══ Dataset content ══
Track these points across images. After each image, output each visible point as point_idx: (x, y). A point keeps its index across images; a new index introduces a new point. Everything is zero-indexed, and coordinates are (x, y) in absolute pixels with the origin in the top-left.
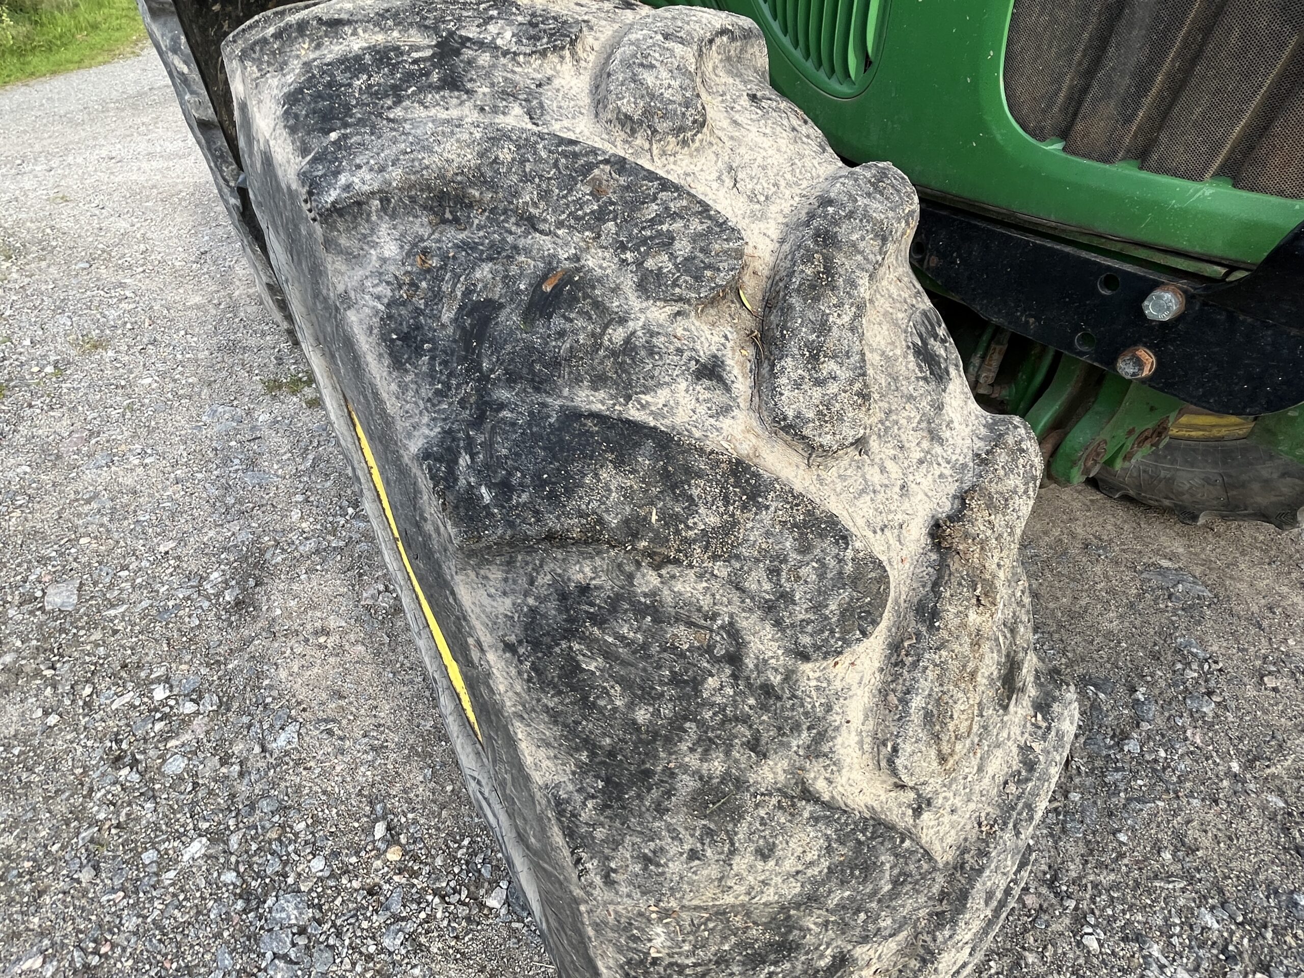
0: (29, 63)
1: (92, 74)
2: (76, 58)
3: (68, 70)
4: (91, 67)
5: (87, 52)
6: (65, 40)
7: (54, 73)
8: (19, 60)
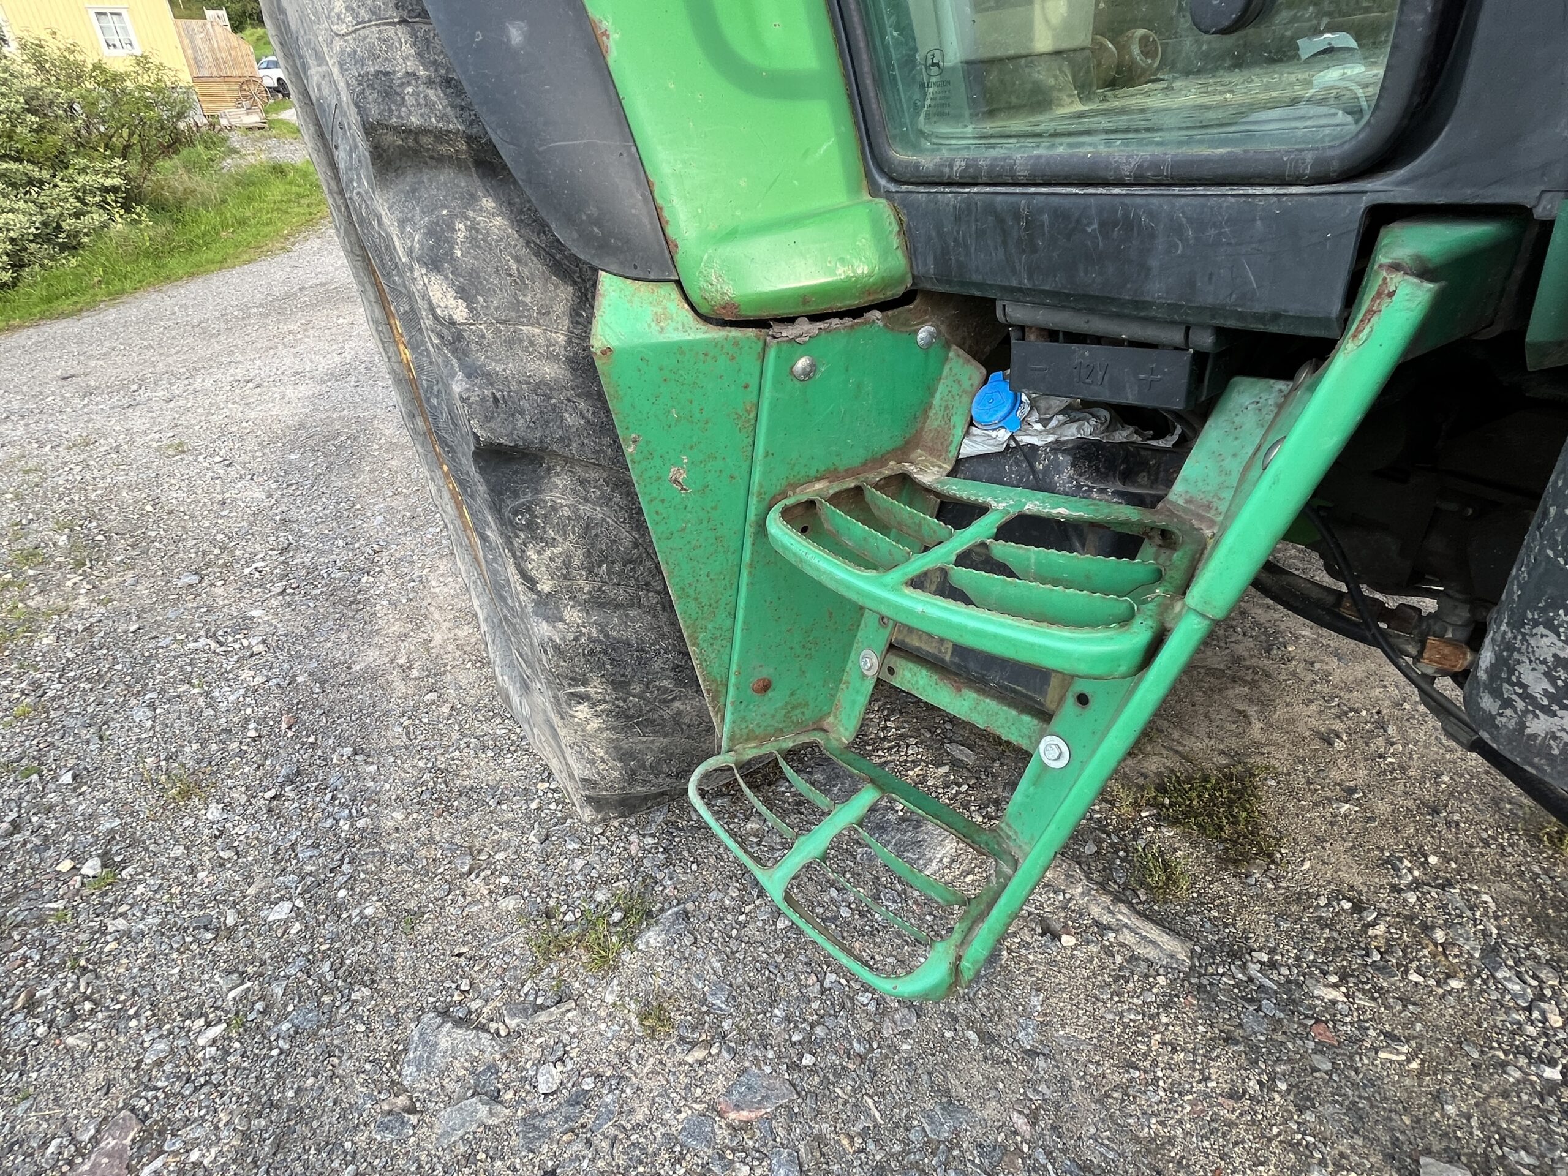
0: (164, 266)
1: (234, 275)
2: (219, 258)
3: (208, 271)
4: (234, 267)
5: (231, 251)
6: (208, 239)
7: (192, 275)
8: (154, 263)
═══
Restate the whole listing above exactly, please, omitting every image.

**Answer section**
Track these points across images. After each image, output each visible point as point_idx: (x, y). A point keeps its index across images; a new index introduces a new point. Everything is zero-indexed, and coordinates are (x, y) in absolute pixels with the origin in the top-left.
0: (29, 63)
1: (92, 74)
2: (76, 58)
3: (68, 70)
4: (91, 67)
5: (87, 52)
6: (65, 40)
7: (54, 73)
8: (19, 60)
0: (164, 266)
1: (234, 275)
2: (219, 258)
3: (208, 271)
4: (234, 267)
5: (231, 251)
6: (208, 239)
7: (192, 275)
8: (154, 263)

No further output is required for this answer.